*** Information shown Section Begins ***
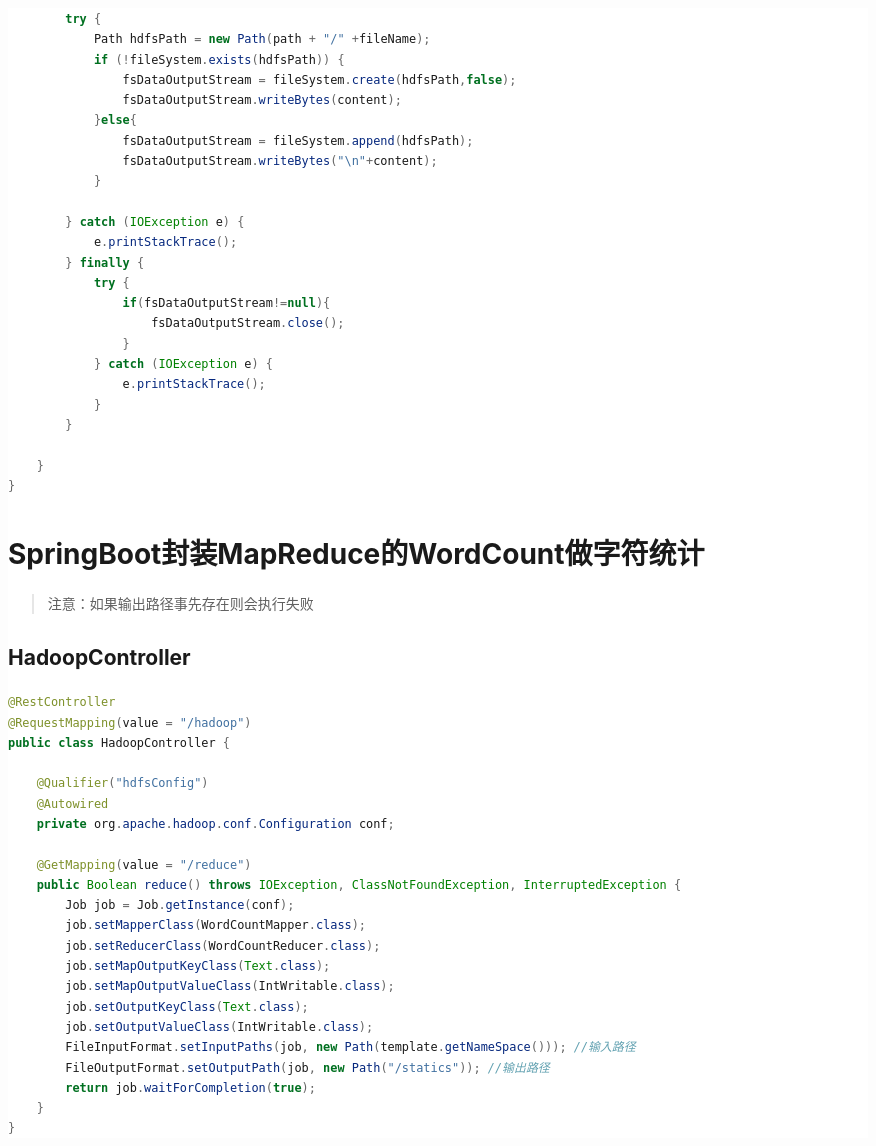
 ```java
        try {
            Path hdfsPath = new Path(path + "/" +fileName);
            if (!fileSystem.exists(hdfsPath)) {
                fsDataOutputStream = fileSystem.create(hdfsPath,false);
                fsDataOutputStream.writeBytes(content);
            }else{
                fsDataOutputStream = fileSystem.append(hdfsPath);
                fsDataOutputStream.writeBytes("\n"+content);
            }

        } catch (IOException e) {
            e.printStackTrace();
        } finally {
            try {
                if(fsDataOutputStream!=null){
                    fsDataOutputStream.close();
                }
            } catch (IOException e) {
                e.printStackTrace();
            }
        }

    }
}    
```

# SpringBoot封装MapReduce的WordCount做字符统计

> 注意：如果输出路径事先存在则会执行失败

## HadoopController
```java
@RestController
@RequestMapping(value = "/hadoop")
public class HadoopController {

    @Qualifier("hdfsConfig")
    @Autowired
    private org.apache.hadoop.conf.Configuration conf;

	@GetMapping(value = "/reduce")
    public Boolean reduce() throws IOException, ClassNotFoundException, InterruptedException {
        Job job = Job.getInstance(conf);
        job.setMapperClass(WordCountMapper.class);
        job.setReducerClass(WordCountReducer.class);
        job.setMapOutputKeyClass(Text.class);
        job.setMapOutputValueClass(IntWritable.class);
        job.setOutputKeyClass(Text.class);
        job.setOutputValueClass(IntWritable.class);
        FileInputFormat.setInputPaths(job, new Path(template.getNameSpace())); //输入路径
        FileOutputFormat.setOutputPath(job, new Path("/statics")); //输出路径
        return job.waitForCompletion(true);
    }
} 
```
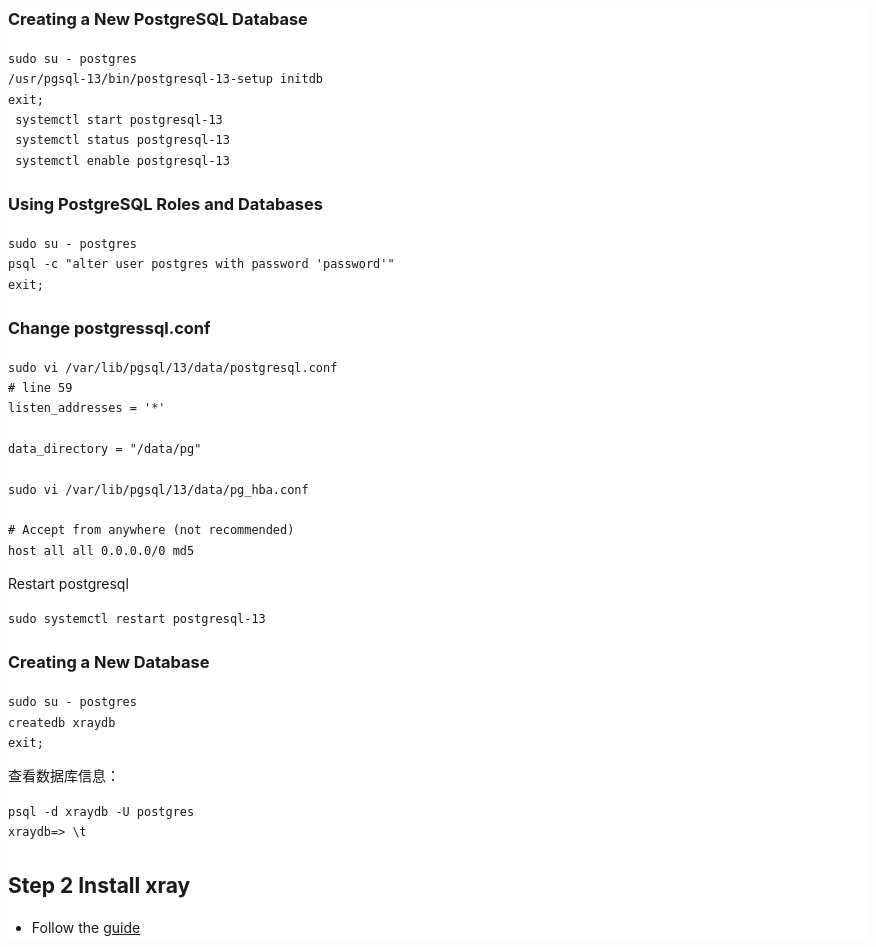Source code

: ### Creating a New PostgreSQL Database 
```
sudo su - postgres
/usr/pgsql-13/bin/postgresql-13-setup initdb
exit;
 systemctl start postgresql-13
 systemctl status postgresql-13
 systemctl enable postgresql-13
```
###  Using PostgreSQL Roles and Databases
```shell
sudo su - postgres
psql -c "alter user postgres with password 'password'"
exit;
```
### Change postgressql.conf
```shell
sudo vi /var/lib/pgsql/13/data/postgresql.conf
# line 59
listen_addresses = '*'

data_directory = "/data/pg"

sudo vi /var/lib/pgsql/13/data/pg_hba.conf

# Accept from anywhere (not recommended)
host all all 0.0.0.0/0 md5

```

Restart postgresql
```shell
sudo systemctl restart postgresql-13
```

### Creating a New Database
```shell
sudo su - postgres
createdb xraydb
exit;
```
查看数据库信息：
```
psql -d xraydb -U postgres
xraydb=> \t
```


## Step 2 Install xray
- Follow the [guide](https://jfrog.com/help/r/jfrog-installation-setup-documentation/install-xray-single-node-with-interactive-script-recommended)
*** Information shown Section Ends ***
→ **Exercise prompt**
With "IOException" as the string to match, show every line of the entries above that has it.

→ **Reply to the exercise**
        } catch (IOException e) {
            } catch (IOException e) {
    public Boolean reduce() throws IOException, ClassNotFoundException, InterruptedException {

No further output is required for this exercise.